We grieve for the loss of Joe Paterno, a great man who made us a greater university. His dedication to ensuring his players were successful both on the field and in life is legendary and his commitment to education is unmatched in college football. His life, work and generosity will be remembered always. The University plans to honor him for his many contributions and to remember his remarkable life and legacy. We are all deeply saddened. We are considering appropriate ways to honor the great life and legacy of Joe Paterno. The University's Department of Intercollegiate Athletics is consulting with members of the Penn State community on the nature and timing of the gathering. - Rodney Erickso, Penn State Board of Trustees and University President.

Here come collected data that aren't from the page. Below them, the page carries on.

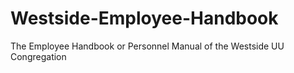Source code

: # Westside-Employee-Handbook
The Employee Handbook or Personnel Manual of the Westside UU Congregation
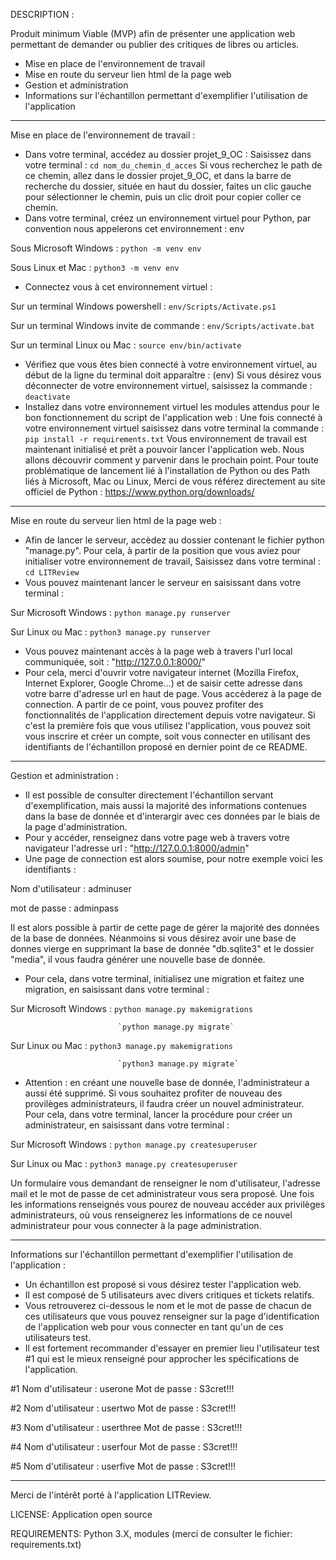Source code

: DESCRIPTION :

Produit minimum Viable (MVP) afin de présenter une application web permettant de demander ou publier des critiques de libres ou articles.

- Mise en place de l'environnement de travail
- Mise en route du serveur lien html de la page web
- Gestion et administration
- Informations sur l'échantillon permettant d'exemplifier l'utilisation de l'application

_______________________________________________________________________________

Mise en place de l'environnement de travail :

- Dans votre terminal, accédez au dossier projet_9_OC : Saisissez dans votre terminal : `cd nom_du_chemin_d_acces` 
Si vous recherchez le path de ce chemin, allez dans le dossier projet_9_OC, et dans la barre de recherche du dossier, située en haut du dossier, faites un clic gauche pour sélectionner le chemin, puis un clic droit pour copier coller ce chemin.
- Dans votre terminal, créez un environnement virtuel pour Python, par convention nous appelerons cet environnement : env

Sous Microsoft Windows : `python -m venv env`

Sous Linux et Mac : `python3 -m venv env`

- Connectez vous à cet environnement virtuel :

Sur un terminal Windows powershell : `env/Scripts/Activate.ps1`

Sur un terminal Windows invite de commande : `env/Scripts/activate.bat`

Sur un terminal Linux ou Mac : `source env/bin/activate`

- Vérifiez que vous êtes bien connecté à votre environnement virtuel, au début de la ligne du terminal doit apparaître : (env) Si vous désirez vous déconnecter de votre environnement virtuel, saisissez la commande : `deactivate`
- Installez dans votre environnement virtuel les modules attendus pour le bon fonctionnement du script de l'application web : Une fois connecté à votre environnement virtuel saisissez dans votre terminal la commande : `pip install -r requirements.txt`
Vous environnement de travail est maintenant initialisé et prêt a pouvoir lancer l'application web.
Nous allons découvrir comment y parvenir dans le prochain point.
Pour toute problématique de lancement lié à l'installation de Python ou des Path liés à Microsoft, Mac ou Linux, Merci de vous référez directement au site officiel de Python : https://www.python.org/downloads/
_______________________________________________________________________________

Mise en route du serveur lien html de la page web :

- Afin de lancer le serveur, accèdez au dossier contenant le fichier python "manage.py".
Pour cela, à partir de la position que vous aviez pour initialiser votre environnement de travail, Saisissez dans votre terminal : `cd LITReview`
- Vous pouvez maintenant lancer le serveur en saisissant dans votre terminal :

Sur Microsoft Windows :     `python manage.py runserver`

Sur Linux ou Mac :          `python3 manage.py runserver`

- Vous pouvez maintenant accès à la page web à travers l'url local communiquée, soit : "http://127.0.0.1:8000/"
- Pour cela, merci d'ouvrir votre navigateur internet (Mozilla Firefox, Internet Explorer, Google Chrome...) et de saisir cette adresse dans votre barre d'adresse url en haut de page.
Vous accèderez à la page de connection. 
A partir de ce point, vous pouvez profiter des fonctionnalités de l'application directement depuis votre navigateur.
Si c'est la première fois que vous utilisez l'application, vous pouvez soit vous inscrire et créer un compte, soit vous connecter en utilisant des identifiants de l'échantillon proposé en dernier point de ce README.

_______________________________________________________________________________

Gestion et administration :

- Il est possible de consulter directement l'échantillon servant d'exemplification, mais aussi la majorité des informations contenues dans la base de donnée et d'interargir avec ces données par le biais de la page d'administration.
- Pour y accéder, renseignez dans votre page web à travers votre navigateur l'adresse url : "http://127.0.0.1:8000/admin"
- Une page de connection est alors soumise, pour notre exemple voici les identifiants :

Nom d'utilisateur :     adminuser

mot de passe :          adminpass

Il est alors possible à partir de cette page de gérer la majorité des données de la base de données.
Néanmoins si vous désirez avoir une base de donnes vierge en supprimant la base de donnée "db.sqlite3" et le dossier "media", il vous faudra générer une nouvelle base de donnée.
- Pour cela, dans votre terminal, initialisez une migration et faitez une migration, en saisissant dans votre terminal :

Sur Microsoft Windows :     `python manage.py makemigrations`

                            `python manage.py migrate`


Sur Linux ou Mac :          `python3 manage.py makemigrations`

                            `python3 manage.py migrate`

- Attention : en créant une nouvelle base de donnée, l'administrateur a aussi été supprimé. Si vous souhaitez profiter de nouveau des provilèges administrateurs, il faudra créer un nouvel administrateur.
Pour cela, dans votre terminal, lancer la procédure pour créer un administrateur, en saisissant dans votre terminal :

Sur Microsoft Windows :     `python manage.py createsuperuser`

Sur Linux ou Mac :          `python3 manage.py createsuperuser`

Un formulaire vous demandant de renseigner le nom d'utilisateur, l'adresse mail et le mot de passe de cet administrateur vous sera proposé.
Une fois les informations renseignés vous pourez de nouveau accéder aux privilèges administrateurs, où vous renseignerez les informations de ce nouvel administrateur pour vous connecter à la page administration.

_______________________________________________________________________________

Informations sur l'échantillon permettant d'exemplifier l'utilisation de l'application :

- Un échantillon est proposé si vous désirez tester l'application web.
- Il est composé de 5 utilisateurs avec divers critiques et tickets relatifs.
- Vous retrouverez ci-dessous le nom et le mot de passe de chacun de ces utilisateurs que vous pouvez renseigner sur la page d'identification de l'application web pour vous connecter en tant qu'un de ces utilisateurs test.
- Il est fortement recommander d'essayer en premier lieu l'utilisateur test #1 qui est le mieux renseigné pour approcher les spécifications de l'application.

#1
Nom d'utilisateur :     userone
Mot de passe :          S3cret!!!

#2
Nom d'utilisateur :     usertwo
Mot de passe :          S3cret!!!

#3
Nom d'utilisateur :     userthree
Mot de passe :          S3cret!!!

#4
Nom d'utilisateur :     userfour
Mot de passe :          S3cret!!!

#5
Nom d'utilisateur :     userfive
Mot de passe :          S3cret!!!

_______________________________________________________________________________

Merci de l'intérêt porté à l'application LITReview.

LICENSE: Application open source

REQUIREMENTS: Python 3.X, modules (merci de consulter le fichier: requirements.txt)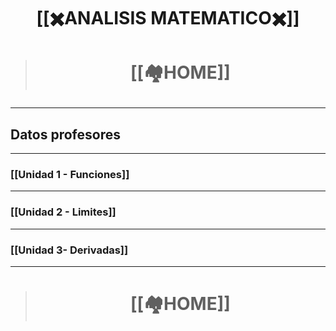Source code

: # <p align = "center"> [[✖️ANALISIS MATEMATICO✖️]]</p>

> # <p align = "center">[[🏘️HOME]]</p>

---
## Datos profesores 

---
### [[Unidad 1 - Funciones]]

---
### [[Unidad 2 - Limites]]

---
### [[Unidad 3- Derivadas]]

---

> # <p align = "center">[[🏘️HOME]]</p>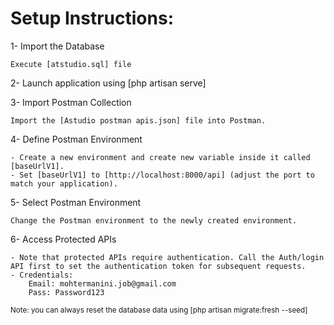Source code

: # Setup Instructions:
1- Import the Database
    
    Execute [atstudio.sql] file

2- Launch application using [php artisan serve]

3- Import Postman Collection

    Import the [Astudio postman apis.json] file into Postman.

4- Define Postman Environment

    - Create a new environment and create new variable inside it called [baseUrlV1].
	- Set [baseUrlV1] to [http://localhost:8000/api] (adjust the port to match your application).

5- Select Postman Environment

	Change the Postman environment to the newly created environment.

6- Access Protected APIs

	- Note that protected APIs require authentication. Call the Auth/login API first to set the authentication token for subsequent requests.
	- Credentials:
		Email: mohtermanini.job@gmail.com
		Pass: Password123

<small>Note: you can always reset the database data using [php artisan migrate:fresh --seed]</small>
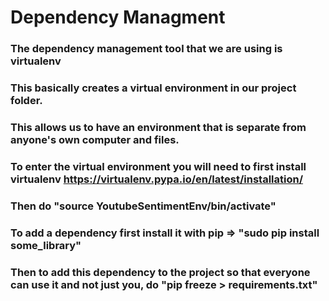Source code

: # Dependency Managment
### The dependency management tool that we are using is virtualenv
### This basically creates a virtual environment in our project folder.
### This allows us to have an environment that is separate from anyone's own computer and files.
### To enter the virtual environment you will need to first install virtualenv https://virtualenv.pypa.io/en/latest/installation/
### Then do "source YoutubeSentimentEnv/bin/activate"
### To add a dependency first install it with pip => "sudo pip install some_library"
### Then to add this dependency to the project so that everyone can use it and not just you, do "pip freeze > requirements.txt"
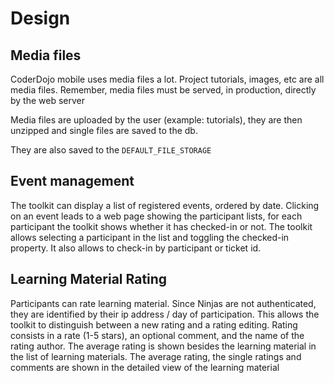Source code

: # Design

## Media files

CoderDojo mobile uses media files a lot. Project tutorials, images, etc are all media files. Remember, media files must be served, in production, directly by the web server

Media files are uploaded by the user (example: tutorials), they are then unzipped and single files are saved to the db.

They are also saved to the `DEFAULT_FILE_STORAGE` 

## Event management

The toolkit can display a list of registered events, ordered by date. Clicking on an event leads to a web page showing the participant lists, for each participant the toolkit shows whether it has checked-in or not. The toolkit allows selecting a participant in the list and toggling the checked-in property. It also allows to check-in by participant or ticket id.

## Learning Material Rating 

Participants can rate learning material. Since Ninjas are not authenticated, they are identified by their ip address / day of participation. This allows the toolkit to distinguish between a new rating and a rating editing. Rating consists in a rate (1-5 stars), an optional comment, and the name of the rating author. 
The average rating is shown besides the learning material in the list of learning materials. The average rating, the single ratings and comments are shown in the detailed view of the learning material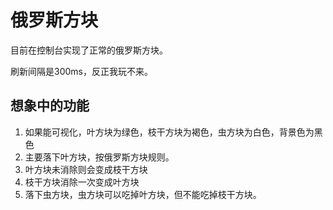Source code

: # 俄罗斯方块

目前在控制台实现了正常的俄罗斯方块。

刷新间隔是300ms，反正我玩不来。

## 想象中的功能

1. 如果能可视化，叶方块为绿色，枝干方块为褐色，虫方块为白色，背景色为黑色
2. 主要落下叶方块，按俄罗斯方块规则。
3. 叶方块未消除则会变成枝干方块
4. 枝干方块消除一次变成叶方块
5. 落下虫方块，虫方块可以吃掉叶方块，但不能吃掉枝干方块。
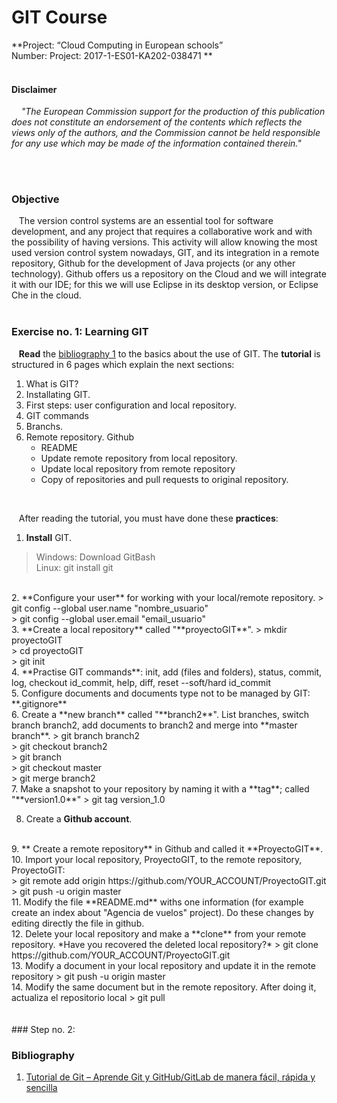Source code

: # GIT Course
 **Project: “Cloud Computing in European schools” <br>
 Number: Project: 2017-1-ES01-KA202-038471
**
<br><br>

#### Disclaimer
&nbsp;&nbsp;&nbsp;  *"The European Commission support for the production of this publication does not constitute an endorsement of the contents which reflects the views only of the authors, and the Commission cannot be held responsible for any use which may be made of the information contained therein."*

<br> <br> 



### Objective
&nbsp;&nbsp;&nbsp;The version control systems are an essential tool for software development, and any project that requires a collaborative work and with the possibility of having versions. This activity will allow knowing the most used version control system nowadays, GIT, and its integration in a remote repository, Github for the development of Java projects (or any other technology). Github offers us a repository on the Cloud and we will integrate it with our IDE; for this we will use Eclipse in its desktop version, or Eclipse Che in the cloud.
<br>
<br> 

### Exercise no. 1: Learning GIT

&nbsp;&nbsp;&nbsp;**Read** the [bibliography 1](https://reviblog.net/2018/03/29/tutorial-de-git-aprende-git-y-github-gitlab-de-manera-facil-rapida-y-sencilla-parte-1/) to the basics about the use of GIT. The **tutorial** is structured in 6 pages which explain the next sections:

 1. What is GIT?
 2. Installating GIT.
 3. First steps: user configuration and local repository.
 4. GIT commands
 5. Branchs.
 6. Remote repository. Github
    * README
    * Update remote repository from local repository.
    * Update local repository from remote repository
    * Copy of repositories and pull requests to original repository.
<br>    

&nbsp;&nbsp;&nbsp;After reading the tutorial, you must have done these **practices**:
 

 1. **Install** GIT.<br>
 > Windows: Download GitBash  <br>
 > Linux:  git install git
  <br>
 2. **Configure your user** for working with your local/remote repository.
 > git config --global user.name "nombre_usuario" <br>
 > git config --global user.email "email_usuario"
  <br>
 3. **Create a local repository** called "**proyectoGIT**". 
 > mkdir proyectoGIT  <br>
 > cd proyectoGIT   <br>
 > git init
  <br>
 4. **Practise GIT commands**: init, add (files and folders), status, commit, log, checkout id_commit, help, diff, reset --soft/hard id_commit
  <br>
 5. Configure documents and documents type not to be managed by GIT: **.gitignore**
  <br>
 6. Create a **new branch** called "**branch2**". List branches, switch branch branch2, add documents to  branch2 and merge into **master branch**.
 > git branch branch2 <br>
 > git checkout branch2  <br>
 > git branch  <br>
 > git checkout master  <br>
 > git merge branch2  <br>
 7. Make a snapshot to your repository by naming it with a **tag**; called "**version1.0**"
>  git tag version_1.0
  <br>
 
 8.  Create a **Github account**.
  <br>
 9.  ** Create a remote repository** in Github and called it **ProyectoGIT**.
  <br>
 10. Import your local repository, ProyectoGIT, to the remote repository, ProyectoGIT: <br>
 > git remote add origin https://github.com/YOUR_ACCOUNT/ProyectoGIT.git
 > git push -u origin master
  <br>
 11. Modify the file **README.md** withs one information  (for example create an index about "Agencia de vuelos" project). Do these changes by editing directly the file in github.
  <br>
 12. Delete your local repository and make a **clone** from your remote repository. *Have you recovered the deleted local repository?*
> git clone https://github.com/YOUR_ACCOUNT/ProyectoGIT.git <br>
 13.  Modify a document in your local repository and update it in the remote repository
 > git push -u origin master <br>
  14. Modify the same document but in the remote repository. After doing it, actualiza el repositorio local
  > git pull

<br>
<br>
<br>
### Step no. 2: 





### Bibliography
 1. [Tutorial de Git – Aprende Git y GitHub/GitLab de manera fácil, rápida y sencilla](https://reviblog.net/2018/03/29/tutorial-de-git-aprende-git-y-github-gitlab-de-manera-facil-rapida-y-sencilla-parte-1/)




 


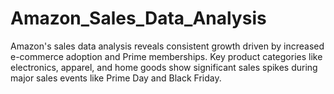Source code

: # Amazon_Sales_Data_Analysis
Amazon's sales data analysis reveals consistent growth driven by increased e-commerce adoption and Prime memberships. Key product categories like electronics, apparel, and home goods show significant sales spikes during major sales events like Prime Day and Black Friday. 

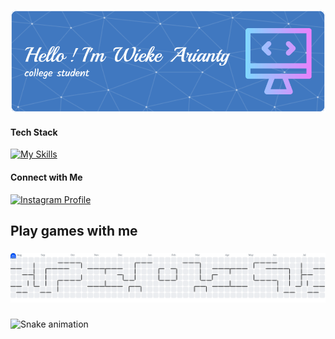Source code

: 
<!--
**arianty/arianty** is a ✨ _special_ ✨ repository because its `README.md` (this file) appears on your GitHub profile.

Here are some ideas to get you started:

- 🔭 I’m currently working on ...
- 🌱 I’m currently learning ...
- 👯 I’m looking to collaborate on ...
- 🤔 I’m looking for help with ...
- 💬 Ask me about ...
- 📫 How to reach me: ...
- 😄 Pronouns: ...
- ⚡ Fun fact: ...
-->
![arianty](img/github-header-image.png)

#### Tech Stack
[![My Skills](https://skillicons.dev/icons?i=figma,ps,laravel,css,html&perline=3)](https://skillicons.dev)

#### Connect with Me
<a href="https://instagram.com/wike.aaaa" target="_blank" rel="noopener noreferrer">
  <img src="https://skillicons.dev/icons?i=instagram&perline=3" alt="Instagram Profile" style="width:50px; height:50px;">
</a>

<h2 align="left">Play games with me</h2>

###

<picture>
  <source media="(prefers-color-scheme: dark)" srcset="https://raw.githubusercontent.com/arianty/arianty/output/pacman-contribution-graph-dark.svg">
  <source media="(prefers-color-scheme: light)" srcset="https://raw.githubusercontent.com/arianty/arianty/output/pacman-contribution-graph.svg">
  <img alt="pacman contribution graph" src="https://raw.githubusercontent.com/arianty/arianty/output/pacman-contribution-graph.svg">
</picture>

###

<img src="https://raw.githubusercontent.com/arianty/arianty/output/snake.svg" alt="Snake animation" />

###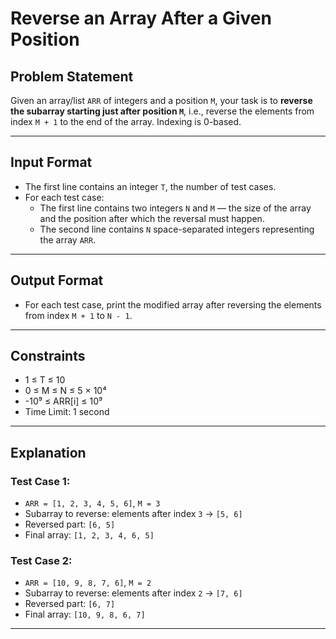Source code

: # Reverse an Array After a Given Position

## Problem Statement

Given an array/list `ARR` of integers and a position `M`, your task is to **reverse the subarray starting just after position `M`**, i.e., reverse the elements from index `M + 1` to the end of the array. Indexing is 0-based.

---

## Input Format

- The first line contains an integer `T`, the number of test cases.
- For each test case:
  - The first line contains two integers `N` and `M` — the size of the array and the position after which the reversal must happen.
  - The second line contains `N` space-separated integers representing the array `ARR`.

---

## Output Format

- For each test case, print the modified array after reversing the elements from index `M + 1` to `N - 1`.

---

## Constraints

- 1 ≤ T ≤ 10  
- 0 ≤ M ≤ N ≤ 5 × 10⁴  
- -10⁹ ≤ ARR[i] ≤ 10⁹  
- Time Limit: 1 second

---
## Explanation

### Test Case 1:
- `ARR = [1, 2, 3, 4, 5, 6]`, `M = 3`
- Subarray to reverse: elements after index `3` → `[5, 6]`
- Reversed part: `[6, 5]`
- Final array: `[1, 2, 3, 4, 6, 5]`

### Test Case 2:
- `ARR = [10, 9, 8, 7, 6]`, `M = 2`
- Subarray to reverse: elements after index `2` → `[7, 6]`
- Reversed part: `[6, 7]`
- Final array: `[10, 9, 8, 6, 7]`

---

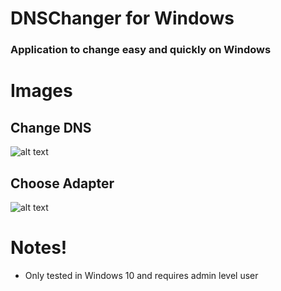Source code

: # DNSChanger for Windows
### Application to change easy and quickly on Windows

# Images

## Change DNS
![alt text](https://joaquimmagalhaes.pt/IMG_1.png "Change DNS")

## Choose Adapter
![alt text](https://joaquimmagalhaes.pt/IMG_2.jpg "View Adapters")

# Notes!
* Only tested in Windows 10 and requires admin level user
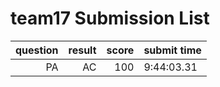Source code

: # team17 Submission List
question | result | score | submit time
----:|----:|-----:|-----
PA | AC | 100 |  9:44:03.31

On January 22, 2012 at 9:25 am, Joseph V. Paterno died of metastatic small cell carcinoma of the lung at Mount Nittany Medical Center, State College, Pennsylvania. Joe was surrounded by his family at the time of his passing, and they request privacy during this difficult time. The leadership and staff of Mount Nittany Health System are saddened by the passing of legendary coach Joe Paterno. Coach Paterno was a tireless advocate for the health system, serving as both a donor and a fundraiser for many of The Foundation for Mount Nittany Medical Center's charitable programs, and was a leader in our community for more than sixty years. His contributions, in time, talent and treasure, have been immeasurable, and he will be sorely missed. Our thoughts are with the Paterno family during this difficult time, - Mount Nittany Medical Center.